ASSIGNED TASK ▸
Nothing below is to be printed except the lines between the line holding "X0380803Y0069451D01*" and the line holding "X0382172Y0064117D01*", inclusive, each exactly as it appears.

Machine-readable hardware designs

== Segment start ==

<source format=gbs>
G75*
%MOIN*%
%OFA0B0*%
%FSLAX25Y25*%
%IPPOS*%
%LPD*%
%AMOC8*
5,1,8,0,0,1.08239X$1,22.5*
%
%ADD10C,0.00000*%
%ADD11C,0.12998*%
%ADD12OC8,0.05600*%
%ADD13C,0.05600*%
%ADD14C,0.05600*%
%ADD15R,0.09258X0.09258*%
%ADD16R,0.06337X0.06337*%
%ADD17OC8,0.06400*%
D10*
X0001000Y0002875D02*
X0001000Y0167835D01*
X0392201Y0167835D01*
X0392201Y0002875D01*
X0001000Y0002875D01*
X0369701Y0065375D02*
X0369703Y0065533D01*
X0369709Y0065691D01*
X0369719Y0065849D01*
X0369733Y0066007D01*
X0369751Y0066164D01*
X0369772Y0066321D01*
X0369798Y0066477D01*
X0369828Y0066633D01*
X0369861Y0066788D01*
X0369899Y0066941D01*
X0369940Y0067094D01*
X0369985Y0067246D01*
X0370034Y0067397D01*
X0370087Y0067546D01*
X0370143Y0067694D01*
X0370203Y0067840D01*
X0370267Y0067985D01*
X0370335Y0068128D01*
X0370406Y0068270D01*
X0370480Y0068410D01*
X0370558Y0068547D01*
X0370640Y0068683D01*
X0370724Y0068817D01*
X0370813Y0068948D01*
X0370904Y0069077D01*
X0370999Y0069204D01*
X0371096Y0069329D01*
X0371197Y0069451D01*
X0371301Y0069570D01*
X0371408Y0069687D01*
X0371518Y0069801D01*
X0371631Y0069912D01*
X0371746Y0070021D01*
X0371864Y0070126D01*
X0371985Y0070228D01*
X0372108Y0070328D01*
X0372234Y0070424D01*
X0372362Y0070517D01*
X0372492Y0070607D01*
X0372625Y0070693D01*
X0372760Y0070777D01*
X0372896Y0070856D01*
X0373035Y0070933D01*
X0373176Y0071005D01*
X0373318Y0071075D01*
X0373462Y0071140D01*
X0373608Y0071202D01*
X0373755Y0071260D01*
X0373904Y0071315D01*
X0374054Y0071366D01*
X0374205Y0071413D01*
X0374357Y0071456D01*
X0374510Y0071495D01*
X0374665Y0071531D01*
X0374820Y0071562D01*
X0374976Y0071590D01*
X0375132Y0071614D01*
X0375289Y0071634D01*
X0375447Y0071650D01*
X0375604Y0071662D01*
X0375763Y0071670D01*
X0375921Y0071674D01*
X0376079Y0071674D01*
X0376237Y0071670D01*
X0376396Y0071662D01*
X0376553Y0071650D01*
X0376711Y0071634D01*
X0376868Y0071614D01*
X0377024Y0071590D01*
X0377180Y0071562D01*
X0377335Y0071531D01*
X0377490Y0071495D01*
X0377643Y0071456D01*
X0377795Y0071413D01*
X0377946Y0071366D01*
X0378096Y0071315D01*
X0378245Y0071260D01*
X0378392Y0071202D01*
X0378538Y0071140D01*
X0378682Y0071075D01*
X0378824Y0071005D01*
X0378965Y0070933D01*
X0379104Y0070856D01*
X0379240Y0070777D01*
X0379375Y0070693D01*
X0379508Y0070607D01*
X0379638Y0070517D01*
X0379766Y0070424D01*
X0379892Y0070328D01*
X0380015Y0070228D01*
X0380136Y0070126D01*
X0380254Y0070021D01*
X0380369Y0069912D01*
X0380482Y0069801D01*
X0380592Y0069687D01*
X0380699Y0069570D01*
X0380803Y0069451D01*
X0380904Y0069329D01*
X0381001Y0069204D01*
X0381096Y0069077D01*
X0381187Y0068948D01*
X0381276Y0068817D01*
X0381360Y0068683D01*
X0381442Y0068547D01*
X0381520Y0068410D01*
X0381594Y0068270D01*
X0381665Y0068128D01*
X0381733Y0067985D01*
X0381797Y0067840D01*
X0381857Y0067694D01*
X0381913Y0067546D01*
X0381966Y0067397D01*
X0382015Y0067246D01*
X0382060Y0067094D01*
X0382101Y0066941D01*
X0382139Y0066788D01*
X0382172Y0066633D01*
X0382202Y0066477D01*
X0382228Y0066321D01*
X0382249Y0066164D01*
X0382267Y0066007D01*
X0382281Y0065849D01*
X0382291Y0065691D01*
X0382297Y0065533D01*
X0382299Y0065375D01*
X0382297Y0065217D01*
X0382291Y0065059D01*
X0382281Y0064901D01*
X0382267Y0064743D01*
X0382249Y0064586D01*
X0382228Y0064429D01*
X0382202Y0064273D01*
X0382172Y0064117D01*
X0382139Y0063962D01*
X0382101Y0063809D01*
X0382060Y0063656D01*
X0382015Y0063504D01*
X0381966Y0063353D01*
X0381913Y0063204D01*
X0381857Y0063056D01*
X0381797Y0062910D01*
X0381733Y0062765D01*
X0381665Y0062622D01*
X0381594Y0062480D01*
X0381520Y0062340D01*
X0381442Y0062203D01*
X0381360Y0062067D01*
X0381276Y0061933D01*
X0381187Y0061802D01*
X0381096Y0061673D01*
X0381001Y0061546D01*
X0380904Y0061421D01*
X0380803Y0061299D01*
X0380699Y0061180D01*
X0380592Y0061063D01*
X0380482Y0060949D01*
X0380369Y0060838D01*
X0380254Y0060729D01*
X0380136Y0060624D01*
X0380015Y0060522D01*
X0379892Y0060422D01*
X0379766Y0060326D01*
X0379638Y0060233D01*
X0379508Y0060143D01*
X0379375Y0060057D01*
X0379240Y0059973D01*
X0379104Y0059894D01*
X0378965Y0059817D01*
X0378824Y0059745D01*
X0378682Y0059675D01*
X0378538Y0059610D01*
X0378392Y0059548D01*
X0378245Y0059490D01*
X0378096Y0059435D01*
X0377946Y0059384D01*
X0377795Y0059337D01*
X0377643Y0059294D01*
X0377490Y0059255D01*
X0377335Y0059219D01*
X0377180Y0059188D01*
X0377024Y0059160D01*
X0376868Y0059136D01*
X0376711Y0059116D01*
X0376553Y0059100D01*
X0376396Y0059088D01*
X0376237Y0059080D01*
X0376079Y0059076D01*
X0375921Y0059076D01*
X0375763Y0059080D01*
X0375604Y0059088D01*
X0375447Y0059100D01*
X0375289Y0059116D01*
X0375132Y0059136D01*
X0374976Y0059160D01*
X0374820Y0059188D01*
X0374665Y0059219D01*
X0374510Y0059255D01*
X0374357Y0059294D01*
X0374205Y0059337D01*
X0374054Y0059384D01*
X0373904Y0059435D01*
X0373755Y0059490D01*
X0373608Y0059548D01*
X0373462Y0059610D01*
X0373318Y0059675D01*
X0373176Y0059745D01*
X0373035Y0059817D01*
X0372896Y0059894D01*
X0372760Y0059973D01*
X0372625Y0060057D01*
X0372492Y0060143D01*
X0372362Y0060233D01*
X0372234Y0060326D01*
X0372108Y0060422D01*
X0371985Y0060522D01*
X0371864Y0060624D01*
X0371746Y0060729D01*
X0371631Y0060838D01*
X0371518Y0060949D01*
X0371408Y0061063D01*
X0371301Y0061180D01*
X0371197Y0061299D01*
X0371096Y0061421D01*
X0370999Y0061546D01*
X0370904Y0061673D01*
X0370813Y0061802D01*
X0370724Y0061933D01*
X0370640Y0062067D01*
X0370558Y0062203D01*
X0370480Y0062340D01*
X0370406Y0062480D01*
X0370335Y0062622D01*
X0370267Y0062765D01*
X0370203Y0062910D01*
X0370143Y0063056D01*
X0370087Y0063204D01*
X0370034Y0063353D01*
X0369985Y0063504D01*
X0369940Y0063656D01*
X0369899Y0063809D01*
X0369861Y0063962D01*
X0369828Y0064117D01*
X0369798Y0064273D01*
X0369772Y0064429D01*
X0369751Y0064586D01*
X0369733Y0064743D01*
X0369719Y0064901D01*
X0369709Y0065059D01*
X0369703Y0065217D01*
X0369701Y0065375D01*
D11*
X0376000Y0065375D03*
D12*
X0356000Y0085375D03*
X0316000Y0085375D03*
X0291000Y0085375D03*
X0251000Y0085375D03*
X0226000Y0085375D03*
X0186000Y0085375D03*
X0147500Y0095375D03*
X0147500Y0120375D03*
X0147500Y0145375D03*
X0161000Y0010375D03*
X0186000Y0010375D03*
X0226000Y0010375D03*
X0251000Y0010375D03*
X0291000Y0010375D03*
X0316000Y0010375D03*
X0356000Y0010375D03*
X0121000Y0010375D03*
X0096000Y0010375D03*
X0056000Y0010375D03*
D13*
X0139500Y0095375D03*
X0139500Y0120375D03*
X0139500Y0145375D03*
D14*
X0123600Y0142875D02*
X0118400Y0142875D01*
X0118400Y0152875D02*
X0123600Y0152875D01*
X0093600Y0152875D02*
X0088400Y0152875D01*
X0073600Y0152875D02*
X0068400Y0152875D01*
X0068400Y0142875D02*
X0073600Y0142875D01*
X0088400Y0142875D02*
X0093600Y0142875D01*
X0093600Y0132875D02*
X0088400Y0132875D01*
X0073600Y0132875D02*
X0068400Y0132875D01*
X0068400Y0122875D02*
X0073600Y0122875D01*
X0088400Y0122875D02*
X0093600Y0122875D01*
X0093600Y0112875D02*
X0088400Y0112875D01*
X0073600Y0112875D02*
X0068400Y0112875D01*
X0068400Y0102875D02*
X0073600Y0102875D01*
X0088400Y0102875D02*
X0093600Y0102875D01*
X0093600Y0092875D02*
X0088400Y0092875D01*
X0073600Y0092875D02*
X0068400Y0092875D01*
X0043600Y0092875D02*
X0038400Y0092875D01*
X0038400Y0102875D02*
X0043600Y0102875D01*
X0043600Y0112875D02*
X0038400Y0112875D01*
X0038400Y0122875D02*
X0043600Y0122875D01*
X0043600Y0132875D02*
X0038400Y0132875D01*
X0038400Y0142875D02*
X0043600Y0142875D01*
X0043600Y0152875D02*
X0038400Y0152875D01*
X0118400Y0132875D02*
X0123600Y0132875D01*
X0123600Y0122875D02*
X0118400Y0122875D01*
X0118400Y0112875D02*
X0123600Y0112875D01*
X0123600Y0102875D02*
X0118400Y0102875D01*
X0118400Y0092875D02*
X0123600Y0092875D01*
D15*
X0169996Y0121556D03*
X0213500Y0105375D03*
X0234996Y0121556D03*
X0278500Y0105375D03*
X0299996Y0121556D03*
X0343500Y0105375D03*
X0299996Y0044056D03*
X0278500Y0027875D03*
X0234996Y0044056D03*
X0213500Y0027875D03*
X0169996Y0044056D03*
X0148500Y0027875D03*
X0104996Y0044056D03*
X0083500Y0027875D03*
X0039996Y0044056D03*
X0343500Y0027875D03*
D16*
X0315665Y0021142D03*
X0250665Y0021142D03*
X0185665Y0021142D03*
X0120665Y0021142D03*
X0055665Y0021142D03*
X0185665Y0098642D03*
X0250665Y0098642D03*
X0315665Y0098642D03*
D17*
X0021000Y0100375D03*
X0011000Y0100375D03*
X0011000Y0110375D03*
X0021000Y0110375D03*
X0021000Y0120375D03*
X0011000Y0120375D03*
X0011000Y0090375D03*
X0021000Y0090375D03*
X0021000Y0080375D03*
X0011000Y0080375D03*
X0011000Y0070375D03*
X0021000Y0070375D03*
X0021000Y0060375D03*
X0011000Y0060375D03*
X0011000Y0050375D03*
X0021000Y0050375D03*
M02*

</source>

== Segment end ==

RESPONSE TO THE TASK ▸
X0380803Y0069451D01*
X0380904Y0069329D01*
X0381001Y0069204D01*
X0381096Y0069077D01*
X0381187Y0068948D01*
X0381276Y0068817D01*
X0381360Y0068683D01*
X0381442Y0068547D01*
X0381520Y0068410D01*
X0381594Y0068270D01*
X0381665Y0068128D01*
X0381733Y0067985D01*
X0381797Y0067840D01*
X0381857Y0067694D01*
X0381913Y0067546D01*
X0381966Y0067397D01*
X0382015Y0067246D01*
X0382060Y0067094D01*
X0382101Y0066941D01*
X0382139Y0066788D01*
X0382172Y0066633D01*
X0382202Y0066477D01*
X0382228Y0066321D01*
X0382249Y0066164D01*
X0382267Y0066007D01*
X0382281Y0065849D01*
X0382291Y0065691D01*
X0382297Y0065533D01*
X0382299Y0065375D01*
X0382297Y0065217D01*
X0382291Y0065059D01*
X0382281Y0064901D01*
X0382267Y0064743D01*
X0382249Y0064586D01*
X0382228Y0064429D01*
X0382202Y0064273D01*
X0382172Y0064117D01*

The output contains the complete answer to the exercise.